● Given information
┌──

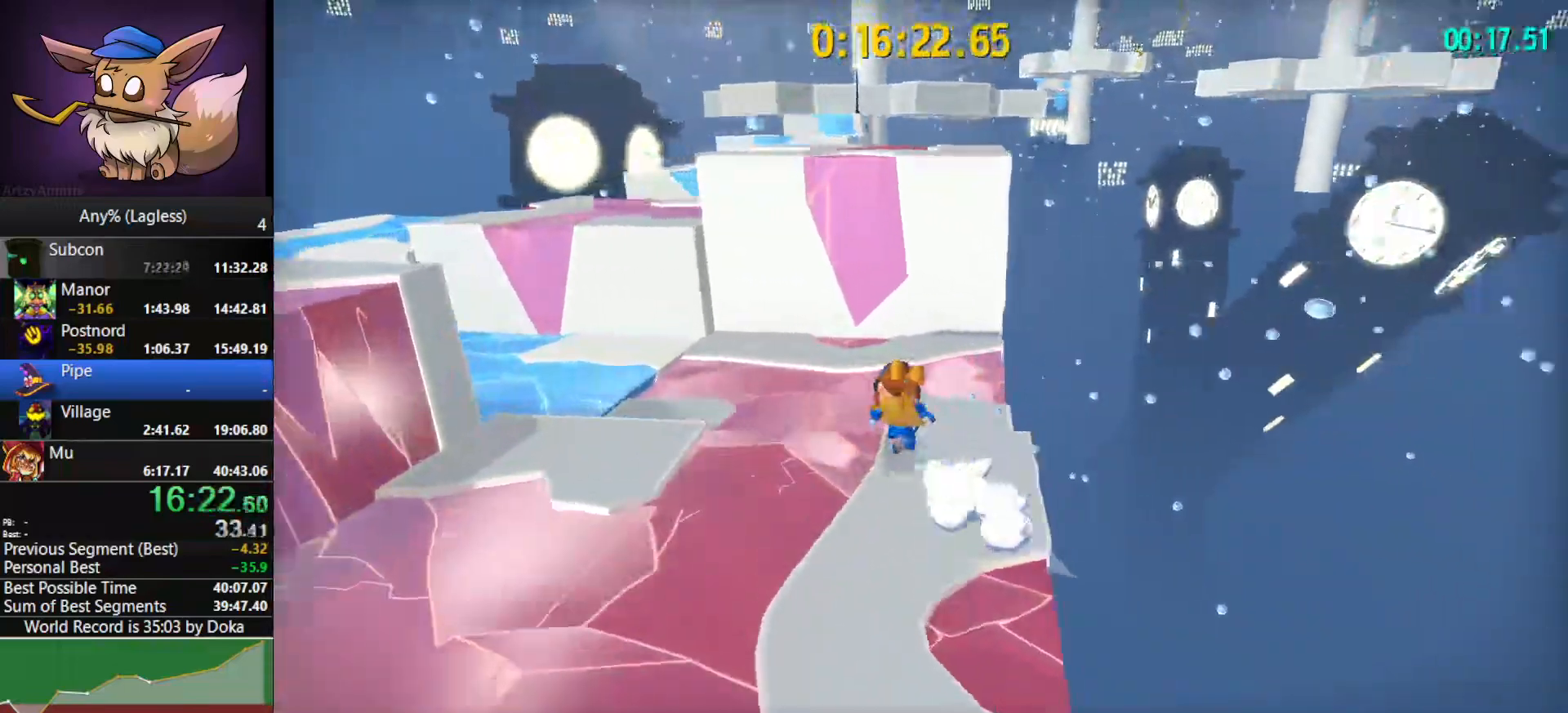
{"keys": ["space", "w"], "mouse": [], "mouse_move": "still", "events": [[100, "space", "down"], [150, "space", "up"], [300, "space", "down"]]}
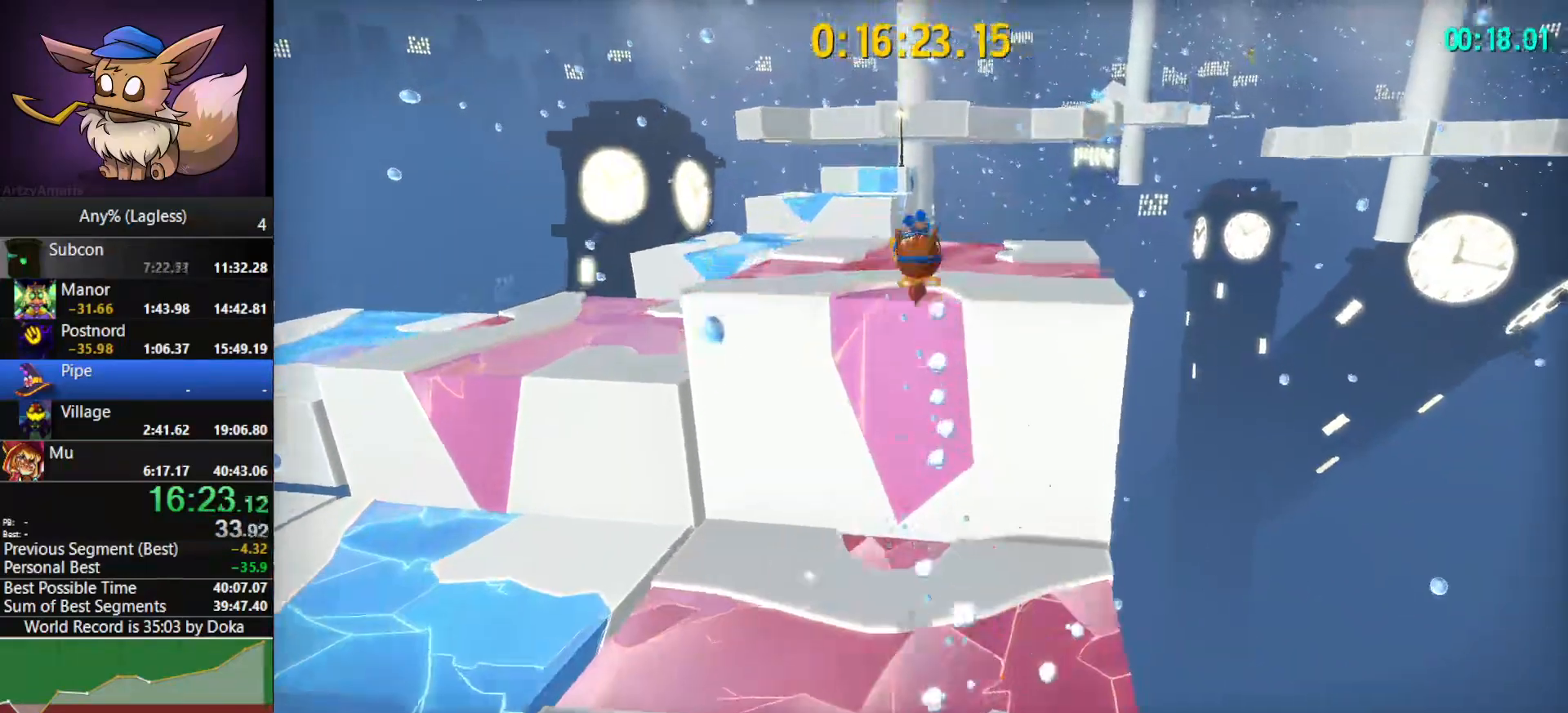
{"keys": ["w"], "mouse": [], "mouse_move": "still", "events": [[67, "shift", "down"], [67, "space", "up"], [217, "a", "down"], [267, "shift", "up"], [350, "a", "up"]]}
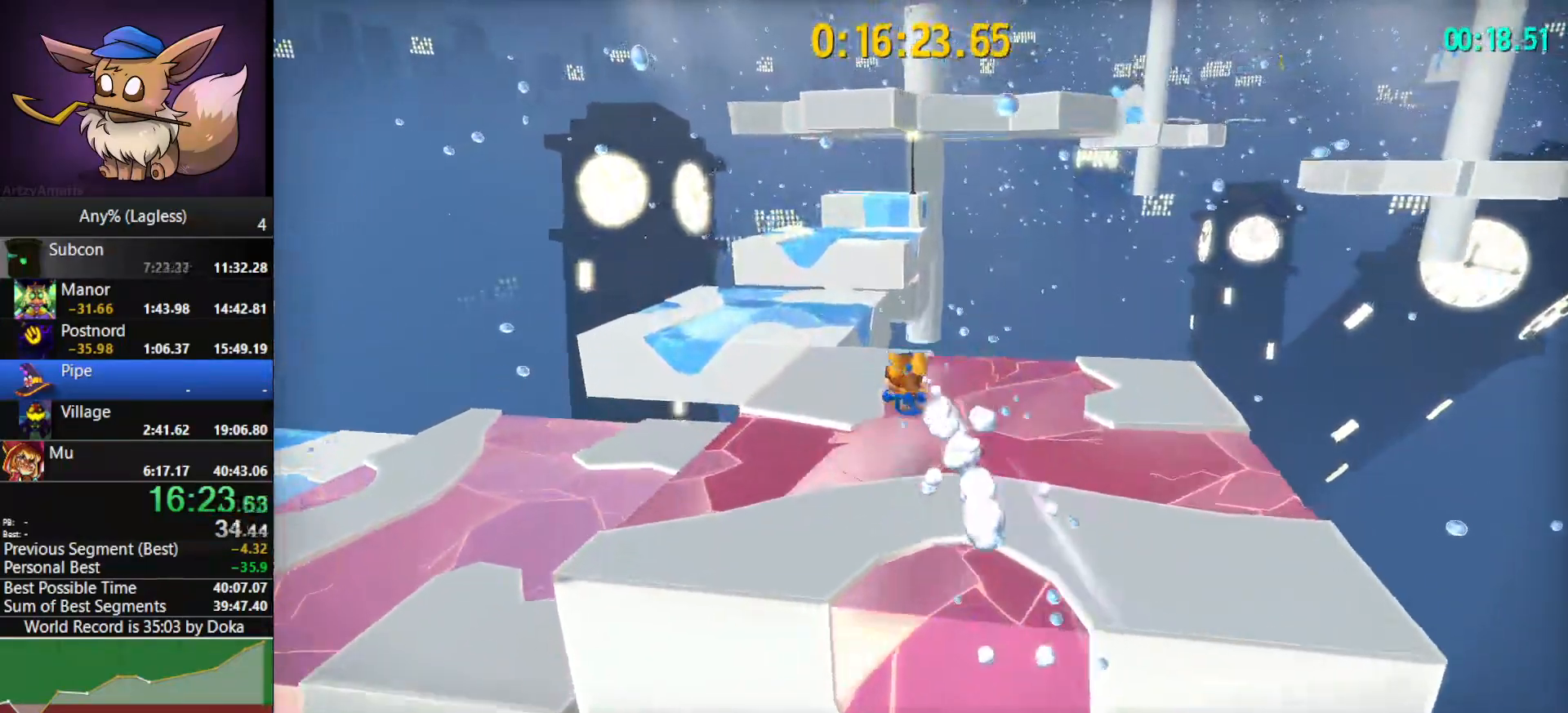
{"keys": ["w"], "mouse": [], "mouse_move": "still", "events": [[183, "shift", "down"], [283, "a", "down"], [333, "shift", "up"], [367, "a", "up"]]}
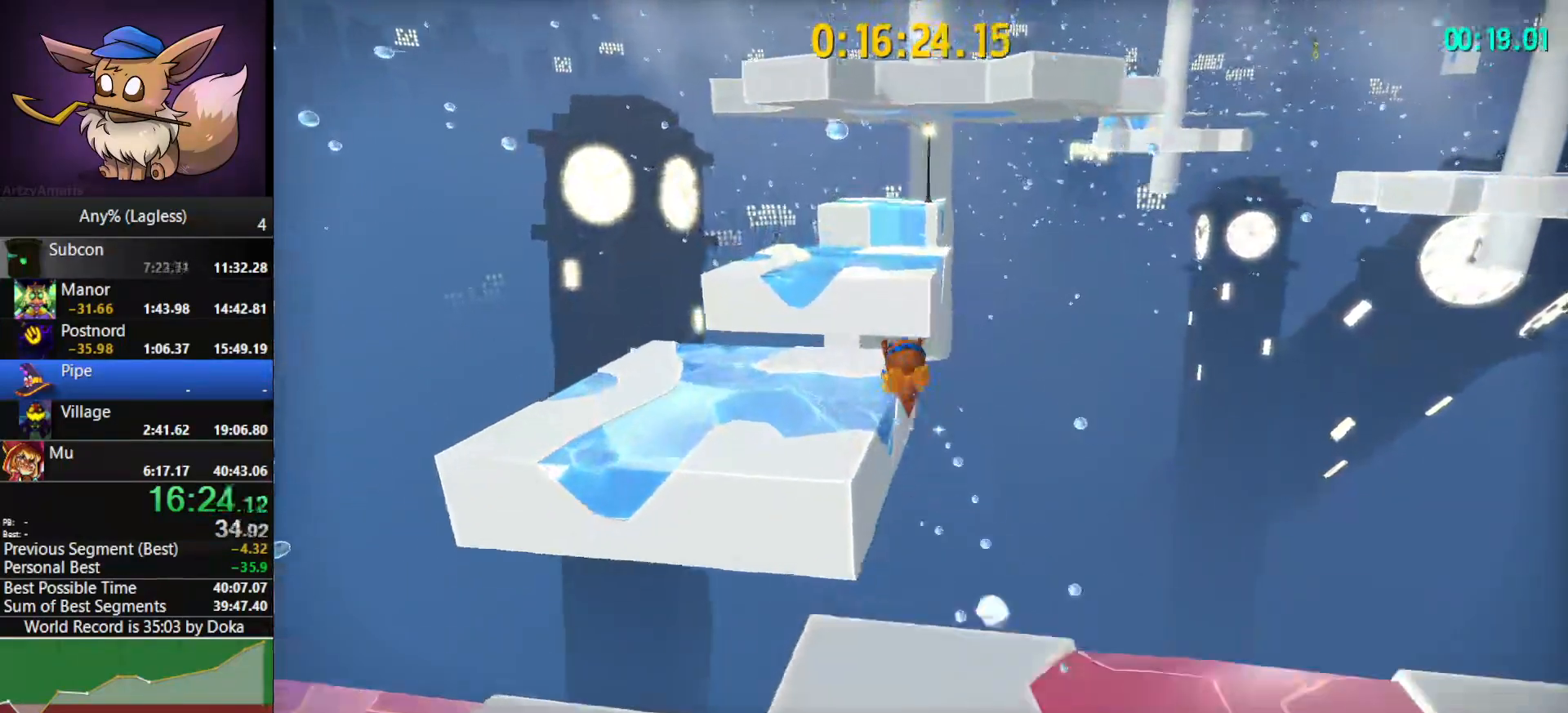
{"keys": ["space", "w"], "mouse": [], "mouse_move": "still", "events": [[483, "space", "down"]]}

└──

● Activity
Reproduce the listing word for word and omit its pictures.

● Response to the exercise
{"keys": ["space", "w"], "mouse": [], "mouse_move": "still", "events": [[100, "space", "down"], [150, "space", "up"], [300, "space", "down"]]}
{"keys": ["w"], "mouse": [], "mouse_move": "still", "events": [[67, "shift", "down"], [67, "space", "up"], [217, "a", "down"], [267, "shift", "up"], [350, "a", "up"]]}
{"keys": ["w"], "mouse": [], "mouse_move": "still", "events": [[183, "shift", "down"], [283, "a", "down"], [333, "shift", "up"], [367, "a", "up"]]}
{"keys": ["space", "w"], "mouse": [], "mouse_move": "still", "events": [[483, "space", "down"]]}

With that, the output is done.